Moverse y sobrevivir en ese ambiente de política eclesiástica enrarecida, suponía para cualquier aspirante tener que ser un maestro en el arte de las sutilezas, de los cálculos y de la astucia. Dos años duró en el cargo Gregorio, al cabo de los cuales presentó su dimisión ante las maquinaciones, insidias y maniobras que sus enemigos pusieron en su camino. En su sermón de despedida diría lo siguiente:
‘…elegid a otro que agrade a la mayoría y dejadme con mi desierto, mi vida rural y mi Dios, el único al que debo agradar y lo haré mediante mi vida sencilla. Es doloroso ser privado de discursos y conferencias y reuniones públicas y aplausos… y parientes y amigos y honores, y de la belleza y grandeza de la ciudad y de su brillo que deslumbra a los que miran la superficie sin indagar en la naturaleza interior de las cosas; pero no es tan doloroso como ser resistido y mancillado en medio de públicos altercados y agitaciones… porque no buscan sacerdotes sino oradores, ni pastores de almas sino administradores de dinero, ni ofrendantes puros sino patrocinadores poderosos. ’ (Oratio 42)

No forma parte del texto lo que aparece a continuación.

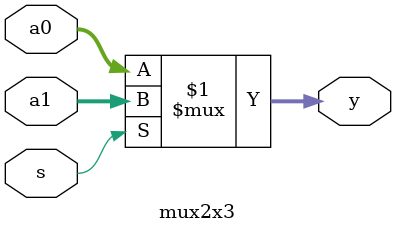
<source format=v>
/************************************************
  The Verilog HDL code example is from the book
  Computer Principles and Design in Verilog HDL
  by Yamin Li, published by A JOHN WILEY & SONS
************************************************/
module mux2x3 (a0,a1,s,y);
    input  [2:0] a0,a1;
    input        s;
    output [2:0] y;
    assign y = (s)? a1 : a0;
endmodule

</source>
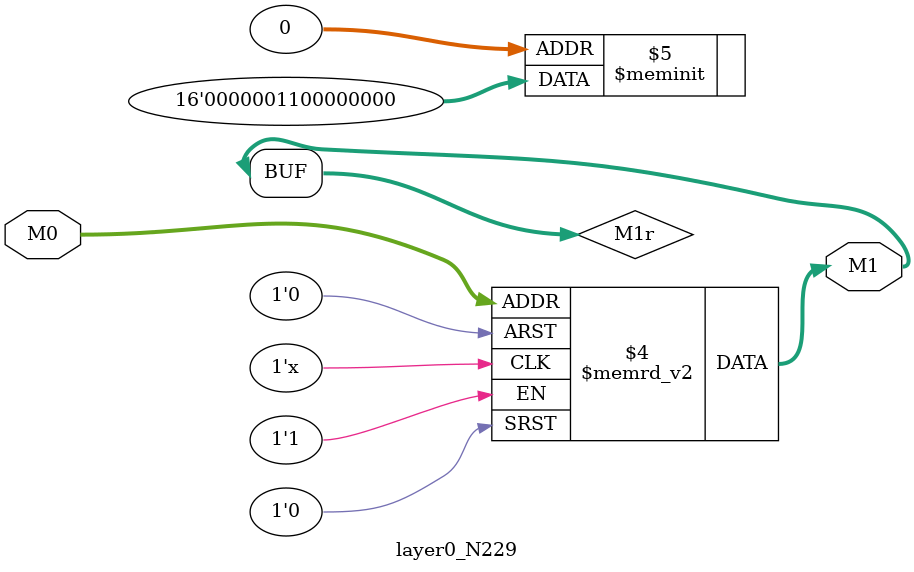
<source format=v>
module layer0_N229 ( input [2:0] M0, output [1:0] M1 );

	(*rom_style = "distributed" *) reg [1:0] M1r;
	assign M1 = M1r;
	always @ (M0) begin
		case (M0)
			3'b000: M1r = 2'b00;
			3'b100: M1r = 2'b11;
			3'b010: M1r = 2'b00;
			3'b110: M1r = 2'b00;
			3'b001: M1r = 2'b00;
			3'b101: M1r = 2'b00;
			3'b011: M1r = 2'b00;
			3'b111: M1r = 2'b00;

		endcase
	end
endmodule

</source>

¡Qué sentencia tan apropiada también para nuestros tiempos! ¡Cuántos males, escándalos y divisiones han sido originados por la ambición de poder! Llámesele como se quiera: protagonismo o búsqueda de posiciones, preponderancia del propio nombre o egocentrismo, todo va a desembocar al mismo mar, que es el de la corrupción ministerial, porque lo que debería ser un servicio a Dios y a los demás se convierte en un medio de promoción personal.
El texto bíblico superior nos trasmite el caso de Coré y su facción buscando posiciones hace ya tres mil quinientos años, de manera que la tesis de Adler no es algo novedoso. Pero
una cosa es servirse de la iglesia para colmar la ambición de poder y otra el anhelo de servir a la iglesia para la gloria de Dios y edificación de su pueblo. Refiriéndose a esto último el apóstol Pablo dijo:
‘Si alguno anhela obispado, buena obra desea.’ Que Dios nos ayude a distinguir ambas cosas, desechando la primera y quedándonos con la segunda.